As it happens, the WebSphere JMS implementaion has support for installing mediations that address such requirements. I don't know whether WebLogic has something similar, or whether their associated ESB products are an option for you, but I would recommend investigating those capabilities. You currently have a simple requirement, and your code is surely sufficient, however it's quite easy to imagine how a few minor additional requirements (could we just convert this field from dollars to pounds before we transmit to that destination, could we not send messages with this content to that destination ...) and lo! you find yourself writing your own ESB.

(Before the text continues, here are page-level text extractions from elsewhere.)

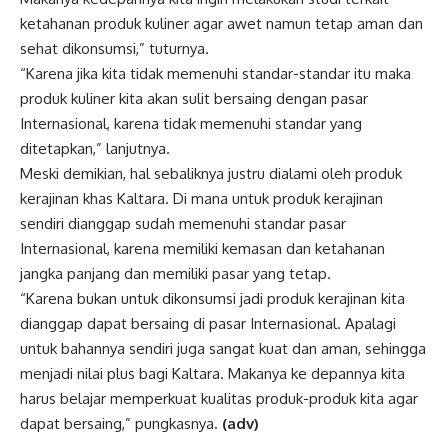
ketahanan produk kuliner agar awet namun tetap aman dan
sehat dikonsumsi,” tuturnya.
“Karena jika kita tidak memenuhi standar-standar itu maka
produk kuliner kita akan sulit bersaing dengan pasar
Internasional, karena tidak memenuhi standar yang
ditetapkan,” lanjutnya.
Meski demikian, hal sebaliknya justru dialami oleh produk
kerajinan khas Kaltara. Di mana untuk produk kerajinan
sendiri dianggap sudah memenuhi standar pasar
Internasional, karena memiliki kemasan dan ketahanan
jangka panjang dan memiliki pasar yang tetap.
“Karena bukan untuk dikonsumsi jadi produk kerajinan kita
dianggap dapat bersaing di pasar Internasional. Apalagi
untuk bahannya sendiri juga sangat kuat dan aman, sehingga
menjadi nilai plus bagi Kaltara. Makanya ke depannya kita
harus belajar memperkuat kualitas produk-produk kita agar
dapat bersaing,” pungkasnya.
(adv)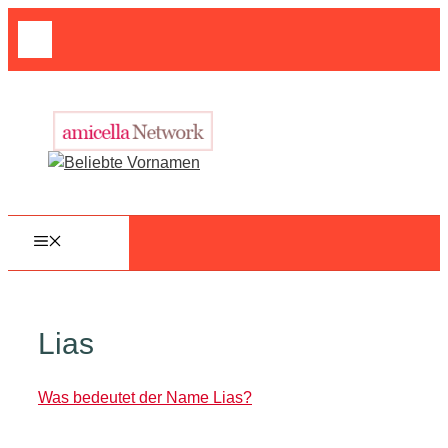
Zum
Suche
Inhalt
nach:
springen
MENÜ
Lias
Was bedeutet der Name Lias?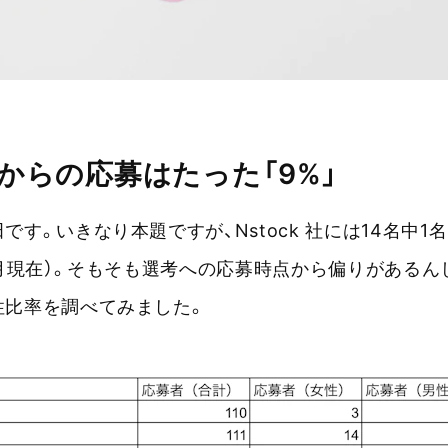
からの応募はたった「9%」
です。いきなり本題ですが、Nstock 社には14名中
年8月現在）。そもそも選考への応募時点から偏りがある
性比率を調べてみました。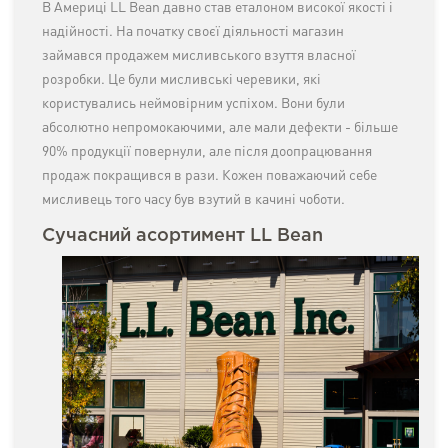
В Америці LL Bean давно став еталоном високої якості і
надійності. На початку своєї діяльності магазин
займався продажем мисливського взуття власної
розробки. Це були мисливські черевики, які
користувались неймовірним успіхом. Вони були
абсолютно непромокаючими, але мали дефекти - більше
90% продукції повернули, але після доопрацювання
продаж покращився в рази. Кожен поважаючий себе
мисливець того часу був взутий в качині чоботи.
Сучасний асортимент LL Bean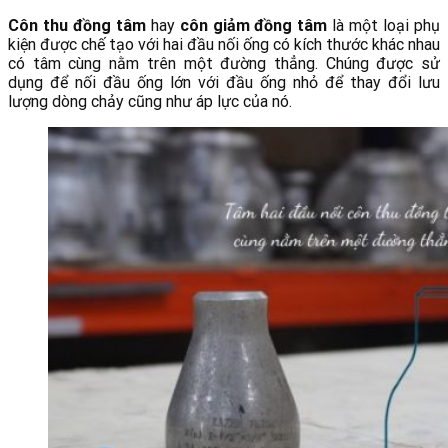
Côn thu đồng tâm
hay
côn giảm đồng tâm
là một loại phụ
kiện được chế tạo với hai đầu nối ống có kích thước khác nhau
có tâm cùng nằm trên một đường thẳng. Chúng được sử
dụng để nối đầu ống lớn với đầu ống nhỏ để thay đổi lưu
lượng dòng chảy cũng như áp lực của nó.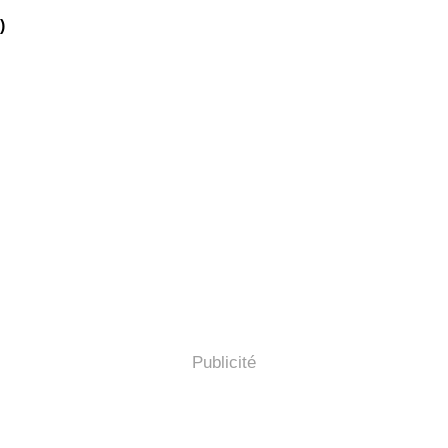
)
Publicité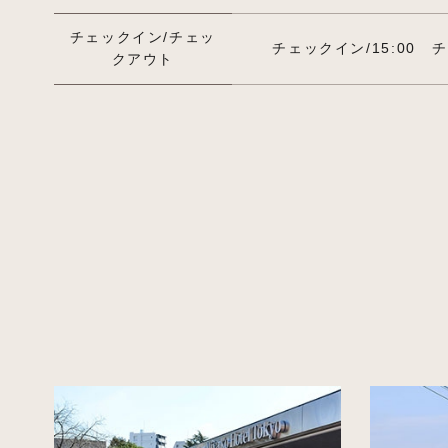
チェックイン/チェッ
チェックイン/15:00
チ
クアウト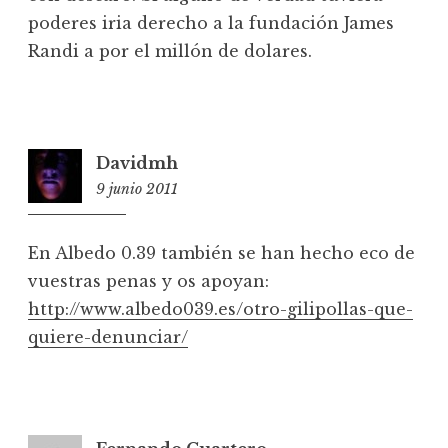
poderes iria derecho a la fundación James
Randi a por el millón de dolares.
Davidmh
9 junio 2011
20:59
En Albedo 0.39 también se han hecho eco de
vuestras penas y os apoyan:
http://www.albedo039.es/otro-gilipollas-que-
quiere-denunciar/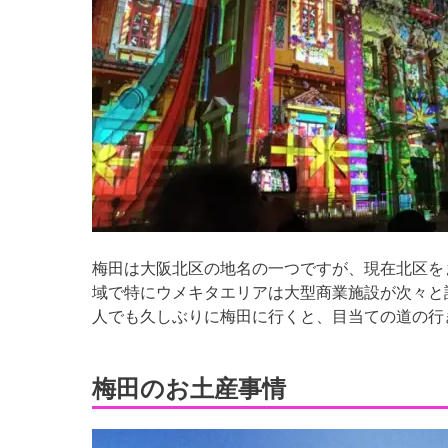
梅田は大阪北区の地名の一つですが、現在北区を
域で特にウメキタエリアは大型商業施設が次々と
人でも久しぶりに梅田に行くと、目当ての道の行
梅田のお土産事情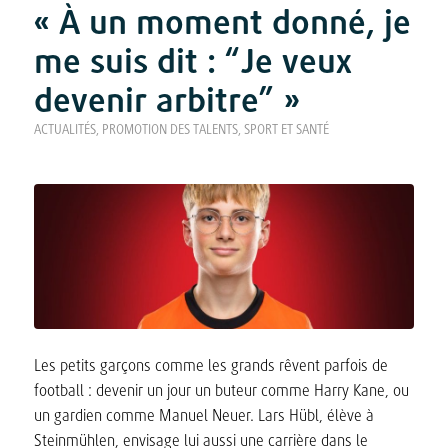
« À un moment donné, je
me suis dit : “Je veux
devenir arbitre” »
ACTUALITÉS
,
PROMOTION DES TALENTS
,
SPORT ET SANTÉ
Les petits garçons comme les grands rêvent parfois de
football : devenir un jour un buteur comme Harry Kane, ou
un gardien comme Manuel Neuer. Lars Hübl, élève à
Steinmühlen, envisage lui aussi une carrière dans le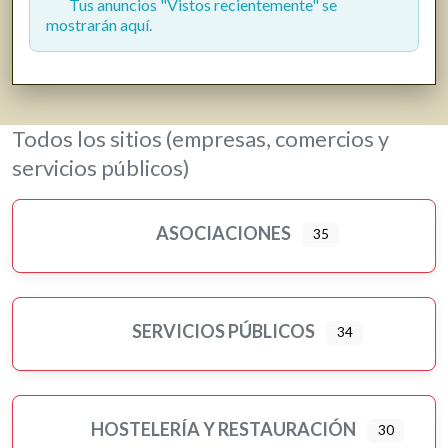
Tus anuncios "Vistos recientemente" se
mostrarán aquí.
Todos los sitios (empresas, comercios y
servicios públicos)
ASOCIACIONES
35
SERVICIOS PÚBLICOS
34
HOSTELERÍA Y RESTAURACIÓN
30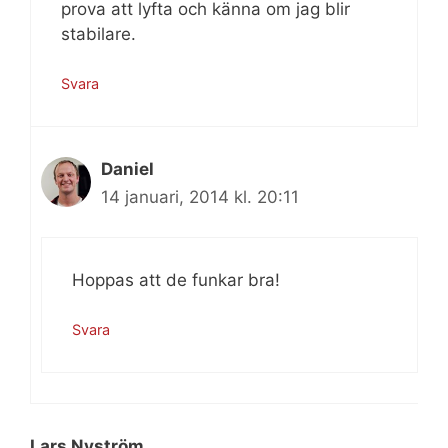
prova att lyfta och känna om jag blir
stabilare.
Svara
Daniel
14 januari, 2014 kl. 20:11
Hoppas att de funkar bra!
Svara
Lars Nyström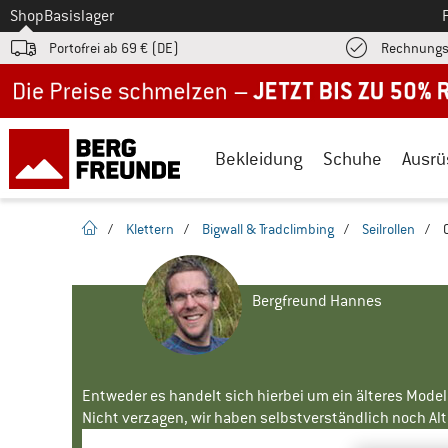
Zum
Shop
Basislager
Portofrei ab 69 € (DE)
Rechnungs
Jetzt bis zu 50% Rabatt im Sommer Sale
Bekleidung
Schuhe
Ausrü
Startseite
/
Klettern
/
Bigwall & Tradclimbing
/
Seilrollen
/
Bergfreund Hannes
Entweder es handelt sich hierbei um ein älteres Mode
Nicht verzagen, wir haben selbstverständlich noch Alte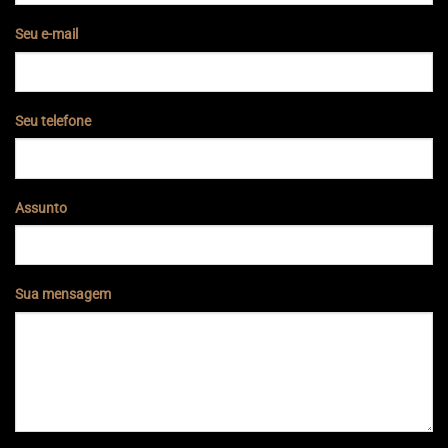
Seu e-mail
Seu telefone
Assunto
Sua mensagem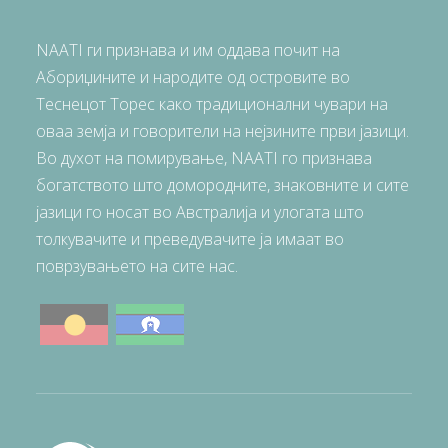
NAATI ги признава и им оддава почит на
Абориџините и народите од островите во
Теснецот Торес како традиционални чувари на
оваа земја и говорители на нејзините први јазици.
Во духот на помирување, NAATI го признава
богатството што домородните, знаковните и сите
јазици го носат во Австралија и улогата што
толкувачите и преведувачите ја имаат во
поврзувањето на сите нас.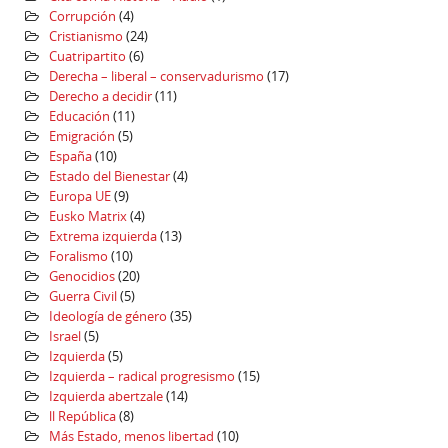
Corrupción
(4)
Cristianismo
(24)
Cuatripartito
(6)
Derecha – liberal – conservadurismo
(17)
Derecho a decidir
(11)
Educación
(11)
Emigración
(5)
España
(10)
Estado del Bienestar
(4)
Europa UE
(9)
Eusko Matrix
(4)
Extrema izquierda
(13)
Foralismo
(10)
Genocidios
(20)
Guerra Civil
(5)
Ideología de género
(35)
Israel
(5)
Izquierda
(5)
Izquierda – radical progresismo
(15)
Izquierda abertzale
(14)
ll República
(8)
Más Estado, menos libertad
(10)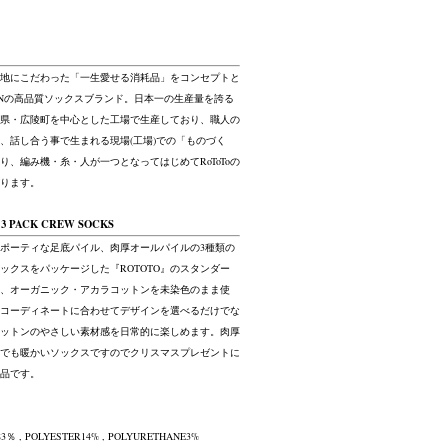
地にこだわった「一生愛せる消耗品」をコンセプトと
JAPANの高品質ソックスブランド。日本一の生産量を誇る
県・広陵町を中心とした工場で生産しており、職人の
、話し合う事で生まれる現場(工場)での「ものづく
り、編み機・糸・人が一つとなってはじめてRoToToの
ります。
 3 PACK CREW SOCKS
ポーティな足底パイル、肉厚オールパイルの3種類の
ックスをパッケージした『ROTOTO』のスタンダー
、オーガニック・アカラコットンを未染色のまま使
コーディネートに合わせてデザインを選べるだけでな
ットンのやさしい素材感を日常的に楽しめます。肉厚
でも暖かいソックスですのでクリスマスプレゼントに
品です。
3％ , POLYESTER14% , POLYURETHANE3%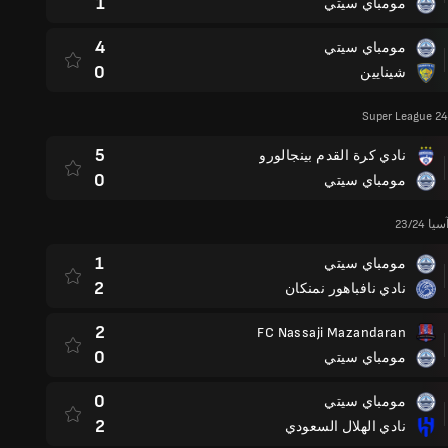
1
مومباي سيتي
4
مومباي سيتي
0
شينايين
Super League 24
5
نادي كرة القدم بينجالورو
0
مومباي سيتي
23/24
1
مومباي سيتي
2
نادي نافباهور نمنكان
2
FC Nassaji Mazandaran
0
مومباي سيتي
0
مومباي سيتي
2
نادي الهلال السعودي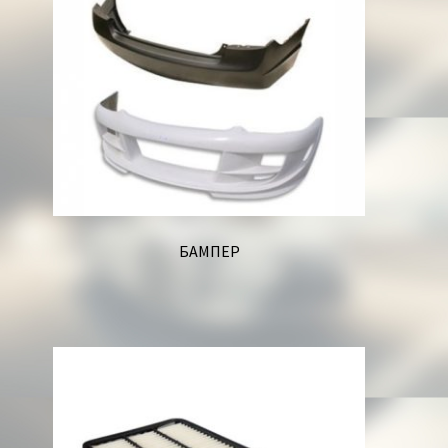
БАМПЕР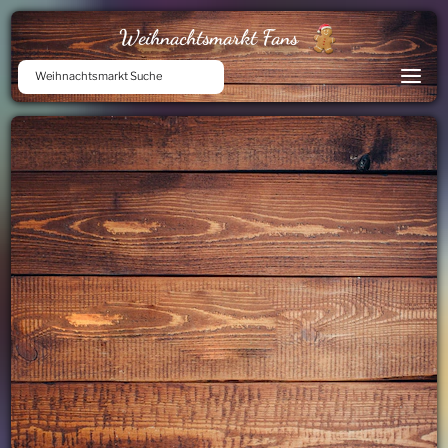
Weihnachtsmarkt Fans
Weihnachtsmarkt Suche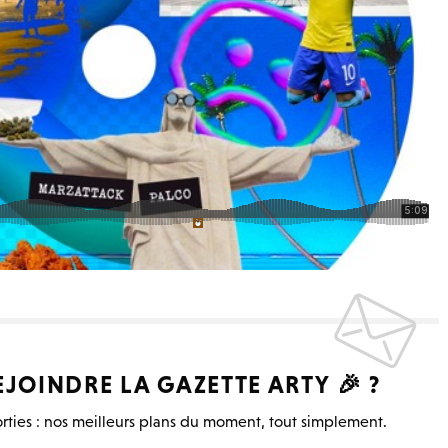
EJOINDRE LA
GAZETTE ARTY
🎉 ?
rties : nos meilleurs plans du moment, tout simplement.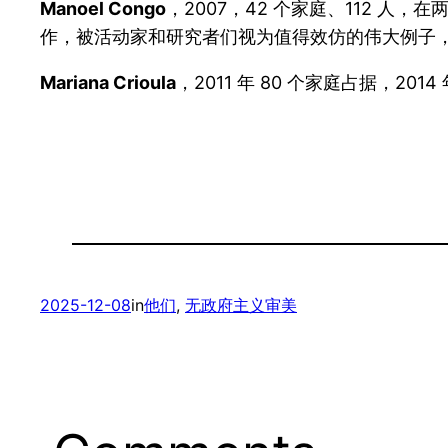
Manoel Congo
，2007，42 个家庭、112 人
作，被活动家和研究者们视为值得效仿的伟大例子
Mariana Crioula
，2011 年 80 个家庭占据，2
2025-12-08
in
他们
, 
无政府主义审美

[...] Thus every message will be delivered twice to System1 and twice to System2 and if there'll be 8 servers in a cluster, each message will be delivered 8 times. This is what I'd really like to avoid...
This is right for non-durable subscriptions, but not for durable. For durable, all MDBs share the same connection-id and subscription-id (based on the MDB name by default), so only one MDB will be able to attach and receive messages at a time. The first MDB to try will succeed in connecting, the others will detect a conflict and fail, but keep retrying. So using a durable topic subscription should do the trick.